**Task objective**
Go through the entries below and collect each line with the string "size" in it.

=== Begin Enclosure ===

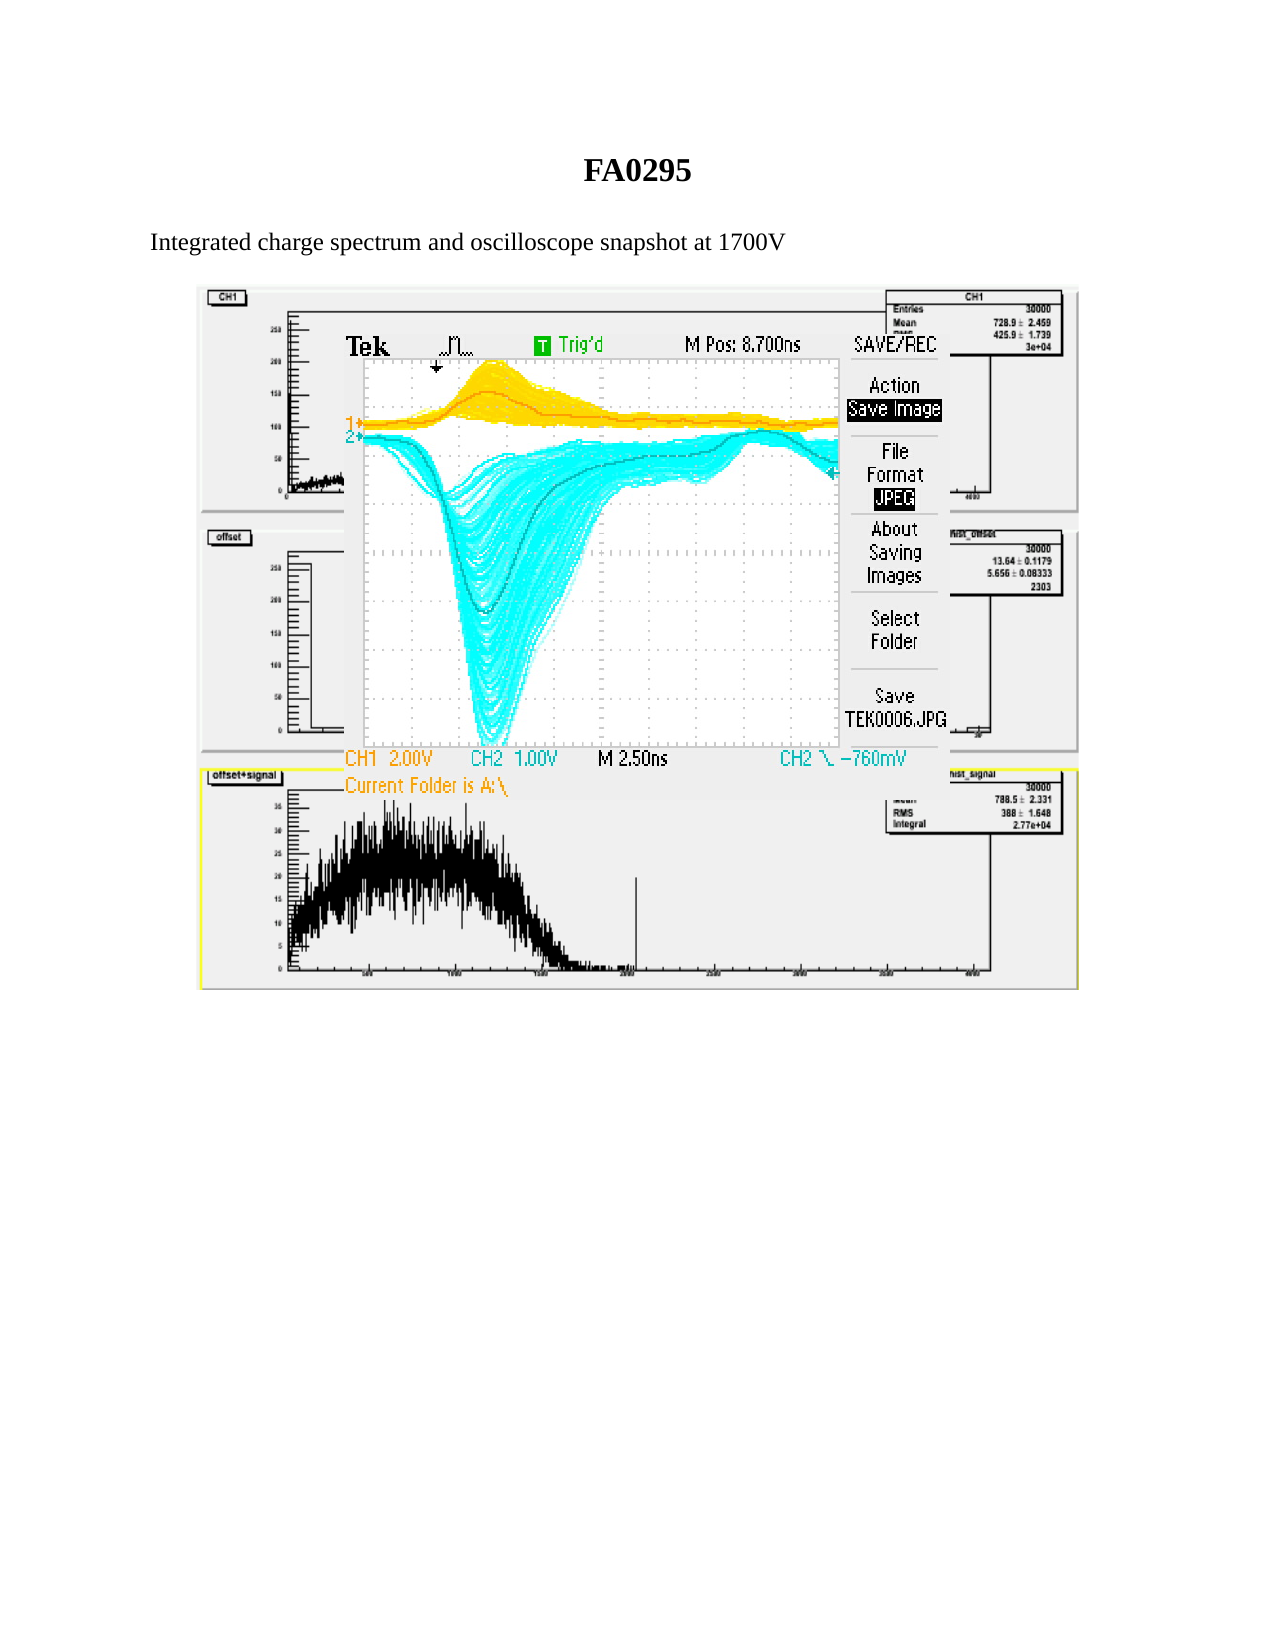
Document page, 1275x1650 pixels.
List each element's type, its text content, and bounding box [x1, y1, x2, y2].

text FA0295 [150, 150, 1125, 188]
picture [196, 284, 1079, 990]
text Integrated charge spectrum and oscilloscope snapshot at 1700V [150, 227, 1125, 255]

=== End Enclosure ===
=== Begin Enclosure ===

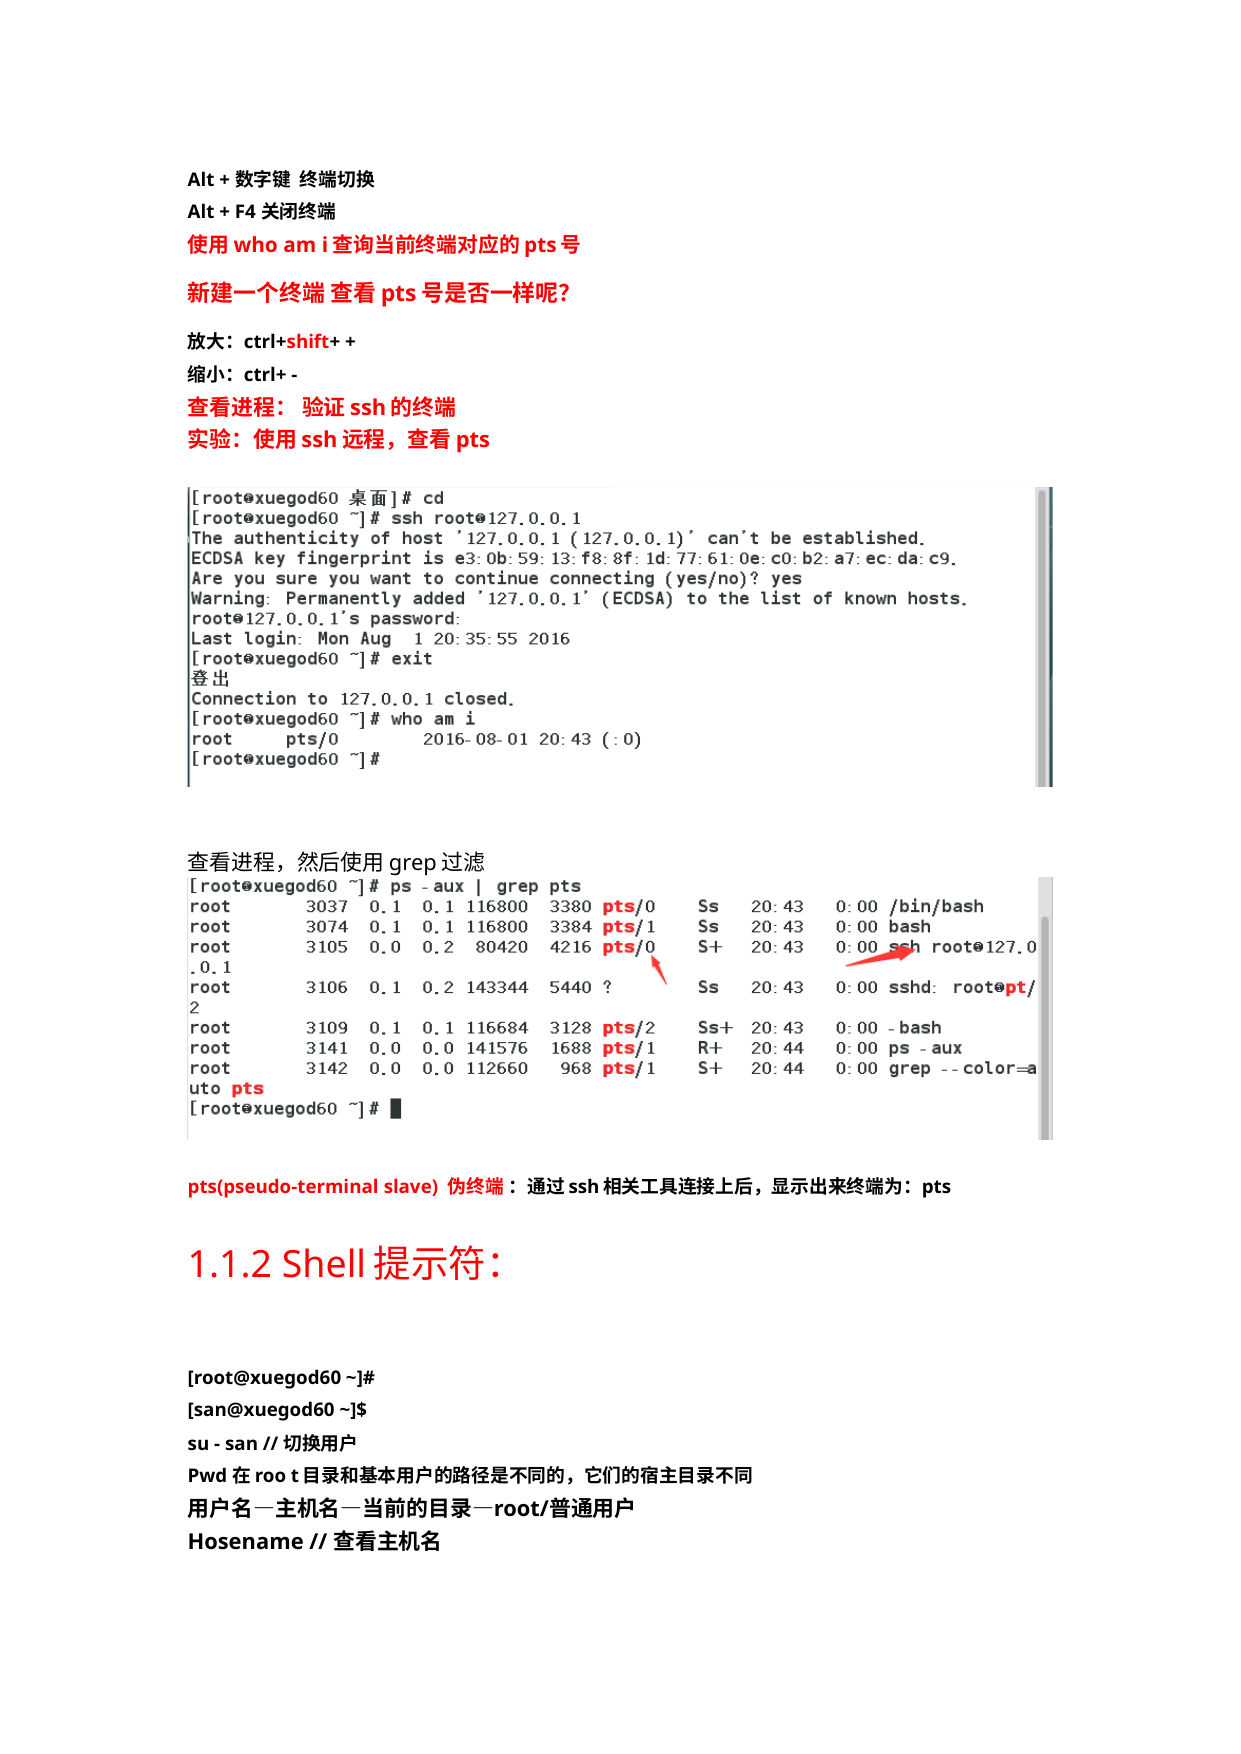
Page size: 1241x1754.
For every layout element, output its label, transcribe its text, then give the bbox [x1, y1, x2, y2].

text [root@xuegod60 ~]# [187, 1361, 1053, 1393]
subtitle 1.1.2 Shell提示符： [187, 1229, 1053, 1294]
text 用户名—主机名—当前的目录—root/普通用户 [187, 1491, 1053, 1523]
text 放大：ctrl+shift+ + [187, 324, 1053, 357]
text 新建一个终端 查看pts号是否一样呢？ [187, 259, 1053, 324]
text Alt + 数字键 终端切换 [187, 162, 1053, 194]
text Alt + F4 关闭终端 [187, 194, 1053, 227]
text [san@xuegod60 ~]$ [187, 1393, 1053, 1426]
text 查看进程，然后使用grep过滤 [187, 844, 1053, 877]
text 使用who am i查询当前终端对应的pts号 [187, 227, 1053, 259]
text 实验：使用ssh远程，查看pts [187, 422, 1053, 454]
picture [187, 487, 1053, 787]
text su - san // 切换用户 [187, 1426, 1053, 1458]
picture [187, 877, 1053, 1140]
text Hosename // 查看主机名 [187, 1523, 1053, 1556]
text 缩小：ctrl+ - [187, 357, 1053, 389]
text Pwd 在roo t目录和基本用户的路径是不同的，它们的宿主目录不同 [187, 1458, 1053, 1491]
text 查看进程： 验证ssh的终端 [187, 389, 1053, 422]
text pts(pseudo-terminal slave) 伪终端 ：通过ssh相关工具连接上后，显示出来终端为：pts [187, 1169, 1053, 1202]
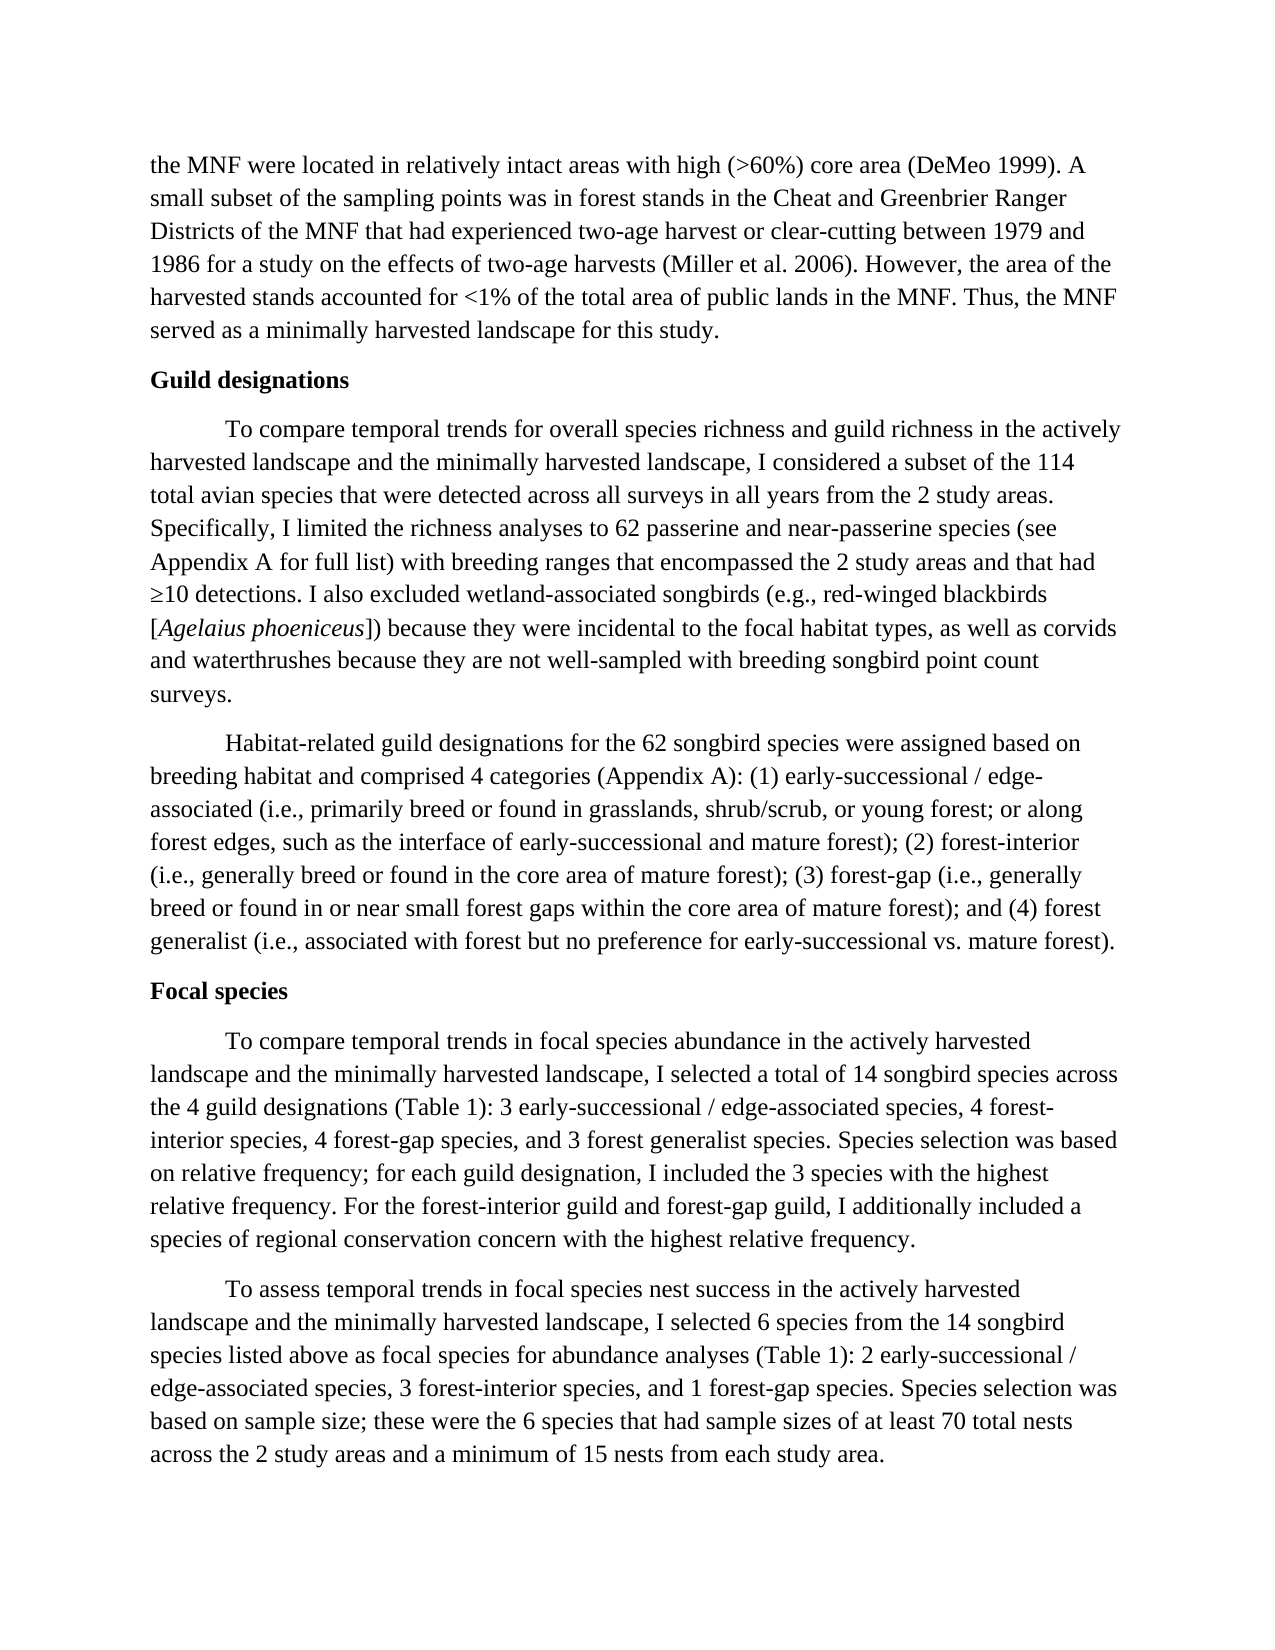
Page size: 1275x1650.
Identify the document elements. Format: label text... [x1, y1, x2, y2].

=== End Enclosure ===

**Written answer**
Page size: 1241x1754.
Page size: 1275x1650.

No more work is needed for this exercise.